Diversos fatores podem contribuir para a instalação e persistência do quadro inflamatório nasossinusal, levando à  rinossinusite crônica (RSC). Os fatores variam desde alterações relacionadas ao hospedeiro, como imunodeficiências e doenças mucociliares, até características associadas a agentes etiológicos, como capacidade de formar biofilmes  e superantígenos bacterianos.1 Dentre eles, o envolvimento dos ossos paranasais no desenvolvimento e manutenção da RSC vem sendo investigado. O íntimo contato entre osso e mucosa nesta região e alterações radiológicas observadas em pacientes com RSC sugerem o envolvimento deste tecido.2-4

Vários estudos já evidenciaram a presença de inflamação  óssea sinusal em pacientes com RSC, normalmente utilizando avaliação tomográfica ou histológica.2,5,6 Esta incidência varia de 36% a 100%,4,7,8 dependendo do método de inclusão de pacientes e da forma de avaliação. Aparentemente, a incidência é maior quando se faz avaliação histológica, mostrando que, dependendo da intensidade da osteíte, não há evidências desta em exames tomográficos.8,9

Neste sentido, Lee et al. avaliaram prospectivamente 121 pacientes com RSC tratados cirurgicamente.
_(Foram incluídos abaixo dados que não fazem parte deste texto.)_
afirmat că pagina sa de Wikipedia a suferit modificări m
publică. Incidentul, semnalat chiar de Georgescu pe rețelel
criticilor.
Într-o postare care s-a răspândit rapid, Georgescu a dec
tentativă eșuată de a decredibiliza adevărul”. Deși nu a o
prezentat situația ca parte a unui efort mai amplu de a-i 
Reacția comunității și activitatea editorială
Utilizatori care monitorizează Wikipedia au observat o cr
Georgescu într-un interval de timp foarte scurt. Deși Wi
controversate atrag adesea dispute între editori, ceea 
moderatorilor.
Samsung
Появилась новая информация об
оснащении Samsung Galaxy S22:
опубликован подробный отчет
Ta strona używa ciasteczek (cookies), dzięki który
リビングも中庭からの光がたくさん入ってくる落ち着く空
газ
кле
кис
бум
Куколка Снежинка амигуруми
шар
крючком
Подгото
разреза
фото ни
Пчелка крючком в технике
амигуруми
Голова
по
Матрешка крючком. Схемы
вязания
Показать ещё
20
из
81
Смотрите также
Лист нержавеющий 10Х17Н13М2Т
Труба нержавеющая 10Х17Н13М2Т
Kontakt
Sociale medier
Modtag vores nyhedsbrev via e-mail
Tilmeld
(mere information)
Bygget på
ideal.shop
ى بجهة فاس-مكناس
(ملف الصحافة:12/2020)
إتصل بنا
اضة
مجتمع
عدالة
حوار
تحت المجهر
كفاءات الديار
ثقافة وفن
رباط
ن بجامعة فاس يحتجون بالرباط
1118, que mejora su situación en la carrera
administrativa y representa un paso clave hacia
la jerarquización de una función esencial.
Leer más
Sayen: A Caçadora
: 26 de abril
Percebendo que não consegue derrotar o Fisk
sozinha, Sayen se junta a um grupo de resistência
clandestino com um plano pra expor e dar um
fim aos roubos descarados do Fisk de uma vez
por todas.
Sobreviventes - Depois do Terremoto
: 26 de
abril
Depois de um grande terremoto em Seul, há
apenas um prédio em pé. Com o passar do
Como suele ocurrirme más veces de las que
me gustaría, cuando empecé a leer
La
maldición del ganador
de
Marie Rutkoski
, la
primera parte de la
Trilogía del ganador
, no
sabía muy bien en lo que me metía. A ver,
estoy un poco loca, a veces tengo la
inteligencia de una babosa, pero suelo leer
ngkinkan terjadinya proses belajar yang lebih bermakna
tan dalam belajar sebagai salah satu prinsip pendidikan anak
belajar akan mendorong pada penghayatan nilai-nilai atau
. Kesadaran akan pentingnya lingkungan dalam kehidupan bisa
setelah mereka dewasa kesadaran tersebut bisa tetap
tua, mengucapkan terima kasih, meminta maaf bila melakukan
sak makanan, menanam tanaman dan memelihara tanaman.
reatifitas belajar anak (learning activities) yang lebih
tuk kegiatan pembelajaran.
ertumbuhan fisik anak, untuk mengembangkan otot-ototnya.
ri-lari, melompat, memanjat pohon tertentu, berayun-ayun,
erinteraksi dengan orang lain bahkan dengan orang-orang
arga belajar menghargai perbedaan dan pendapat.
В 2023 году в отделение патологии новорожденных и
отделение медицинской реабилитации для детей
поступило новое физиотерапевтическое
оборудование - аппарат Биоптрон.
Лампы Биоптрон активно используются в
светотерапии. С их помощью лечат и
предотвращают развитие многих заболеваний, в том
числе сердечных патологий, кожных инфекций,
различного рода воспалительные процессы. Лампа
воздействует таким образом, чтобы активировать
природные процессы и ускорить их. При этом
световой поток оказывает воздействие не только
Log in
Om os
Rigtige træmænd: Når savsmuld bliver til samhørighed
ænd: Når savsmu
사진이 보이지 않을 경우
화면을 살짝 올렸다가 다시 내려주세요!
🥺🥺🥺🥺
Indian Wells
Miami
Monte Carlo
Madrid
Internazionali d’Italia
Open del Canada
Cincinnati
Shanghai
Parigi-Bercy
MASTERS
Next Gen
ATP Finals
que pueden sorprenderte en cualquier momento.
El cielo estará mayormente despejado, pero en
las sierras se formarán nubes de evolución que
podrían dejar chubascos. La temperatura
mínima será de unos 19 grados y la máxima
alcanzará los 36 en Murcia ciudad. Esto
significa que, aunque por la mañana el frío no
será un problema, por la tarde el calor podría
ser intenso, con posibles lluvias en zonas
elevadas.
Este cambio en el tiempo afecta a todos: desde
Observaram sinais tomográficos de osteíte afetando 36% dos pacientes  (etmoide em 82%, esfenoide em 64%, maxilar 45% e frontal não avaliado) e sinais histológicos em 53%.4 Outros estudos mostram que sinais tomográficos de osteíte são associados a  maior intensidade da doença em exames anatomopatológicos7,9 e a pior resultado em tratamentos cirúrgicos.6

Os sinais indicativos de osteíte mais frequentemente descritos em pacientes com RSC são: espessamento periosteal, proliferação de osteoblastos, reabsorção e neoformação óssea e infiltrado de células inflamatórias.2,4,5,7-9

Apesar de esses estudos apresentarem evidências sobre a existência de inflamação óssea nos quadros de RSC e de algumas repercussões clínicas, há outros que apontam que a osteíte não ocorre em todos os pacientes, e que aumenta muito se o paciente já foi operado previamente (passando de 6,7%-58%), o que talvez denote a importância de outros fatores, como trauma cirúrgico, para o aparecimento dela.4 Outro fato importante é que não encontramos estudos clínicos que avaliem a presença de inflamação óssea em episódios agudos de rinossinusite, isso porque a rinossinusite aguda (RSA) é tratada normalmente de forma não cirúrgica, o que dificulta a coleta de amostras para análise histológica. Determinar se a osteíte se faz presente em fases iniciais ou se surge apenas com a perpetuação da inflamação nasossinusal  ajudaria a compreender um pouco melhor o seu papel.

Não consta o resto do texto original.